I have to confess that my surveillance has not been all it should be just recently, but when did Spooks get so preposterous? I don't mean good-preposterous either, that we-know-that-you-know-we-know deal that several popular programmes strike with their audience. I mean insulting-preposterous, such an offhand lash-up of improbability and nonsense that you feel humiliated to watch it. When the team needed to fool a terrorist into thinking that the television programme was still being broadcast live, it took them about three minutes to set up a direct satellite feed into the house he'd scuttled off to. Either they really thought you wouldn't notice the absurdity, or they just don't care, neither of which are good for the amour-propre.

They're such rubbish spies as well, prone to the kind of probationer's mistakes that you learn to avoid just by reading Robert Ludlum novels. Ros let someone slip a bug into her handbag despite the fact that the two women were alone in a wind-swept plaza (what kind of weird body-space invasion did that involve?) and Adam placidly assumed that the bad guy had been incapacitated by a single shot, rather than taking out the standard double-tap insurance policy of an extra bullet to the head. Frankly, you wouldn't trust them to supervise inter-office mailing, let alone the serious cutting-edge stuff.

As for Monday's Monarchy: the Royal Family at Work, that came across as seriously sexed-down - proof of how the presence of Her Majesty can reduce the brains of even quite intelligent people to Windsor soup - but still an anticlimactic sequel to the hysterical melodrama that preceded it. They got the photo-shoot out of the way first of all, revealing, for anybody who was still anxious about the matter, that whichever way you run the footage, there's no question that the Queen was feeling a little brusque that day, a fact that rather got lost in all the wild accusations about "fakery". But what followed couldn't justify the length the BBC had given it. It was mildly diverting to watch President Bush wittering idiotically about Barney the White House dog, but rather too much of a good thing to then have a minor White House functionary expatiate about what fun it is to play golf with Barney. And the state visits were no more fun to watch than they must be to experience. I abdicated half-way through, and felt a grudging respect for the fact that the Queen didn't do the same 40 years ago.

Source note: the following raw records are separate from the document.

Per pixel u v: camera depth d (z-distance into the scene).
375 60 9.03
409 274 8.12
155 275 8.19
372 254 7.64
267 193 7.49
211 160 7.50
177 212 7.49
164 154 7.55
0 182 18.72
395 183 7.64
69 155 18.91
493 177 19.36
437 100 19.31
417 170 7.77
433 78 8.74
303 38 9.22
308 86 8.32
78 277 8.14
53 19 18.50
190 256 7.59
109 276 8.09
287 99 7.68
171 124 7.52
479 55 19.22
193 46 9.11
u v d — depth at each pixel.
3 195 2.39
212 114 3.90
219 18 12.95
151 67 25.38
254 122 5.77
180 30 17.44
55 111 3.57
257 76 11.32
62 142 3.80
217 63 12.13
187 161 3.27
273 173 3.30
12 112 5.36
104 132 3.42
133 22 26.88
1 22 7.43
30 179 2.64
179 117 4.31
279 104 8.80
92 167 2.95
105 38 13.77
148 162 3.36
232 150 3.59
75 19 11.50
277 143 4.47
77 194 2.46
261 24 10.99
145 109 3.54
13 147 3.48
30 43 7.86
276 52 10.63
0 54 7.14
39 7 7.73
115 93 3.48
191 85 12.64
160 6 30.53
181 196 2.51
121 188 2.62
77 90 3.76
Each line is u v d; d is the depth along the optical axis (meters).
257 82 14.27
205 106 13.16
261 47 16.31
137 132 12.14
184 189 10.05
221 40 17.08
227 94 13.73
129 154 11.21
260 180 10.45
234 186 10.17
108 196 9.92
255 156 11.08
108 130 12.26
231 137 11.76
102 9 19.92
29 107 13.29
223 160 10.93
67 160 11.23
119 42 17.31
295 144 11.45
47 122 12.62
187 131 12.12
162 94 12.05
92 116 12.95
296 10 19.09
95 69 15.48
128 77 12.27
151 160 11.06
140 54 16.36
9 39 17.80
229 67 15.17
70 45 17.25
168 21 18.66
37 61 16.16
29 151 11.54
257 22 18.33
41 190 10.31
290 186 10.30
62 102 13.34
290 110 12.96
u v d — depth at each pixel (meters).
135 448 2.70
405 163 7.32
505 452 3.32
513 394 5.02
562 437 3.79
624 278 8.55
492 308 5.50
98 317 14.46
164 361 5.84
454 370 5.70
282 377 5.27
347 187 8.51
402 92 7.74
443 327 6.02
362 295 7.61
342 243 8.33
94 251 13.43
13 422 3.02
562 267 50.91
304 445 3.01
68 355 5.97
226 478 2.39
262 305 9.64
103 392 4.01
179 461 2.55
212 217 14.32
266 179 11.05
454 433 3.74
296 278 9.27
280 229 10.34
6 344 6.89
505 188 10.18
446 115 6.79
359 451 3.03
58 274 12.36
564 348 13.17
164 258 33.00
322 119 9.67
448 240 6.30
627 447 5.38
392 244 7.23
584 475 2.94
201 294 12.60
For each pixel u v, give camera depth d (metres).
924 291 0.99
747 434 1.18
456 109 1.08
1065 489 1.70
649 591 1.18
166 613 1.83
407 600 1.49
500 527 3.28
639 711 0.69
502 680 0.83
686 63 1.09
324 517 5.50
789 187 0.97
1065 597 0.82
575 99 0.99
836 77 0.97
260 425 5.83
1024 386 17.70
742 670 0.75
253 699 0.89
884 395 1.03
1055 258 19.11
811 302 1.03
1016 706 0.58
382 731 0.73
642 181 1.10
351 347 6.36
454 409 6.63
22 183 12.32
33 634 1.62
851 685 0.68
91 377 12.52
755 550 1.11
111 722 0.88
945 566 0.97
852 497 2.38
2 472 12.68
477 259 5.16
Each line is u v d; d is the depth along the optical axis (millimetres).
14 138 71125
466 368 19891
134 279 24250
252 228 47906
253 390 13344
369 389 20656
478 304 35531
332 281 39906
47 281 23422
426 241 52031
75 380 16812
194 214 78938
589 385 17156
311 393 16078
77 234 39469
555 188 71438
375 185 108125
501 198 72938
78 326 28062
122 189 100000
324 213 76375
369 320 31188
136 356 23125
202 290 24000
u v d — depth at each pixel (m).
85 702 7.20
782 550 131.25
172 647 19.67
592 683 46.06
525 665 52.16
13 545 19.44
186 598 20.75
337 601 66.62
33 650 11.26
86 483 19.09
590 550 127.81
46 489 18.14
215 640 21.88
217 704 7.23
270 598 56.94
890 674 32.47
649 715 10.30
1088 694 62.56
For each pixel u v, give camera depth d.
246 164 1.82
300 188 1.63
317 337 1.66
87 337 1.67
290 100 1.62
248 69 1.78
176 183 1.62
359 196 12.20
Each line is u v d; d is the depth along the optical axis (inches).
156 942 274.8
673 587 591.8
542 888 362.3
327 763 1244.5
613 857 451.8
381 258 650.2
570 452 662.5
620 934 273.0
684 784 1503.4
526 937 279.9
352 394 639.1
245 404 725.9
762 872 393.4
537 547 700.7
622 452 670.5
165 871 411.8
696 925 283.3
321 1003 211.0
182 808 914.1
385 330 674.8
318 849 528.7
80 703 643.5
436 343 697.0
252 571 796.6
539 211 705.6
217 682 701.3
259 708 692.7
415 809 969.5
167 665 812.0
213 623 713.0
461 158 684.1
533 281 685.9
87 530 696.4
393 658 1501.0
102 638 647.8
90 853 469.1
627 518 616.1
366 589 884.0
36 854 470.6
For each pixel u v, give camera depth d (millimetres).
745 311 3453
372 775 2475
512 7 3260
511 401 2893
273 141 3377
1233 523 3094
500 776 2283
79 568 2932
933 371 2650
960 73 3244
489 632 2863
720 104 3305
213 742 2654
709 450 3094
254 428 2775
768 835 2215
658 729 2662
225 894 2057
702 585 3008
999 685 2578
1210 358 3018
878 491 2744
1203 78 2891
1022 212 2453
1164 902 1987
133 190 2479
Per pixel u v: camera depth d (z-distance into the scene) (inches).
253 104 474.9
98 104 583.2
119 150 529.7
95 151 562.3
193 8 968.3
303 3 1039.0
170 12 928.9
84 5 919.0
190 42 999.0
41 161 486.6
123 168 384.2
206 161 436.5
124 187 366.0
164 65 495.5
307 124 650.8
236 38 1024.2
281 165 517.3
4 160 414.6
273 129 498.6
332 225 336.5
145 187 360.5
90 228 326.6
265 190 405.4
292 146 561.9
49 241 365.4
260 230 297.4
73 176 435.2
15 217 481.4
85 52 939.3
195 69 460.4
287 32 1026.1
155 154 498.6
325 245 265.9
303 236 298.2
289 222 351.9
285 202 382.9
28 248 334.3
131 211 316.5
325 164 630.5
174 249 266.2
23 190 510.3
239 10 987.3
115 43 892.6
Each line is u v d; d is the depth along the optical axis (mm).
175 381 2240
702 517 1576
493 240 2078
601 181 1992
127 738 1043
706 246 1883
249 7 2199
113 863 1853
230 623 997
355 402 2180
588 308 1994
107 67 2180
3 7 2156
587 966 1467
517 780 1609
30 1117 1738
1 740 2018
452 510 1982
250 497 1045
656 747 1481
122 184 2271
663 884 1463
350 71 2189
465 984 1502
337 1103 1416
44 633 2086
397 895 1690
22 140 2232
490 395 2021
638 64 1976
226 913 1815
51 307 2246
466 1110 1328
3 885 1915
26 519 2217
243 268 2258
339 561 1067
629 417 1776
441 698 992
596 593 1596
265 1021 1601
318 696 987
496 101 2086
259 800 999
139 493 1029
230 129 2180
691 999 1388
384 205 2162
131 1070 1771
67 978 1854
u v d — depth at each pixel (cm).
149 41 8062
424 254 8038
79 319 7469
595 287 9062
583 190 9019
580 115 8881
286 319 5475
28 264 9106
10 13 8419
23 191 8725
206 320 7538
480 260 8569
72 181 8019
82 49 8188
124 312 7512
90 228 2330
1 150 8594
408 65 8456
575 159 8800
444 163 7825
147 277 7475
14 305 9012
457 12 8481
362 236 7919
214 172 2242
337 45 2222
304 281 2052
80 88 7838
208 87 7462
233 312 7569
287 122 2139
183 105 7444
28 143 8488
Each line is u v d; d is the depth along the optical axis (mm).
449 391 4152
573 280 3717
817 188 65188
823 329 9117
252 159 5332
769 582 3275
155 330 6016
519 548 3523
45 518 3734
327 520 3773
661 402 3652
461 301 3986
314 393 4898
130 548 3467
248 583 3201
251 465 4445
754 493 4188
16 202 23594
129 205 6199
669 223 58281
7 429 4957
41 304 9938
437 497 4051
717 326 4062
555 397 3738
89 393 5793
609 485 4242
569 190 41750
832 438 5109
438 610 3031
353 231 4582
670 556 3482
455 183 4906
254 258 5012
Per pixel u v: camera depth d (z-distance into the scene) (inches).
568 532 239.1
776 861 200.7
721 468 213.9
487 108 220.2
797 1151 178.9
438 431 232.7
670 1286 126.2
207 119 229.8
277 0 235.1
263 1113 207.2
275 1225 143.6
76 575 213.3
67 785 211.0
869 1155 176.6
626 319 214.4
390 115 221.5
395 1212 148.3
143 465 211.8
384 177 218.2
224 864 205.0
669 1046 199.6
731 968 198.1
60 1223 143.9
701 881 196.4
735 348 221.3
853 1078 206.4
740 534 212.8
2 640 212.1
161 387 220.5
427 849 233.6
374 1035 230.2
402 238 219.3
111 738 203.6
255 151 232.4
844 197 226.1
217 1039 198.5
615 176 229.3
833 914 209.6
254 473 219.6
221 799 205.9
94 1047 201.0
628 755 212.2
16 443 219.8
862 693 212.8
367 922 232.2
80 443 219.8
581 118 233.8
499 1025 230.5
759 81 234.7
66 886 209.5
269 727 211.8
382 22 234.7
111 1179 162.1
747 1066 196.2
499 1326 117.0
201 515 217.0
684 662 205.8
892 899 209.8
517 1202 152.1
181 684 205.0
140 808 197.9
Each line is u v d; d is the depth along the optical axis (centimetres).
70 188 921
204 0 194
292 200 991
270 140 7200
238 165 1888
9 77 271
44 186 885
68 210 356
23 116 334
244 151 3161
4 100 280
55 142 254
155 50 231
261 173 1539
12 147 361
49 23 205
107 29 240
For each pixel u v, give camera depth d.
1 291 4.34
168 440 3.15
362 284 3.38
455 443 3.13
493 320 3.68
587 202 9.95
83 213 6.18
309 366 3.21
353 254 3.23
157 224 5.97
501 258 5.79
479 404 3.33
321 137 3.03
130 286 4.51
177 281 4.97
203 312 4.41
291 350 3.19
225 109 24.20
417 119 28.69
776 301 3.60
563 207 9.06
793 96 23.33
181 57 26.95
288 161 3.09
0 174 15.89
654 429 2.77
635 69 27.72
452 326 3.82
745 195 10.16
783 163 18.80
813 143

Sex in the Noughties: Dear Deidre introduced us to the work of The Sun's agony aunt, a woman who has been giving sex advice to the paper's readers for more than 27 years. For which read "giving a bit of lunchtime titillation to truck drivers in the guise of relationship guidance". Deidre had notionally identified seven "shocking" new trends in sexual behaviour in the new century, each of which supplied the excuse for mildly lubricious confessions, including that of Angelica, who has casual sex with strangers, though it doesn't sound nearly casual enough to me. "I have a seven-minute rule," she explained. "Basically, if you can't make me come in seven minutes, then you're horrible."

Deidre blamed the internet and changed attitudes to female sexuality for a new, coarsely physical approach to sexual pleasure. It doesn't seem to have crossed her mind that she might be part of the problem. At one point, the image cut to a woman directing a photo-shoot. "Right, let's have a lesbian romp, in a position we haven't had before," she said. You assumed she was involved in home-made porn, but it turned out she was photographing Deidre's Casebook, the glamour- model photo-strip that fleshes out the column for Deidre's slower readers. No wonder there's been a boom in three-in-a-bed sex, dogging and swinging. People are reading Deidre and thinking "everybody else seems to be at it... perhaps we should have a dabble too".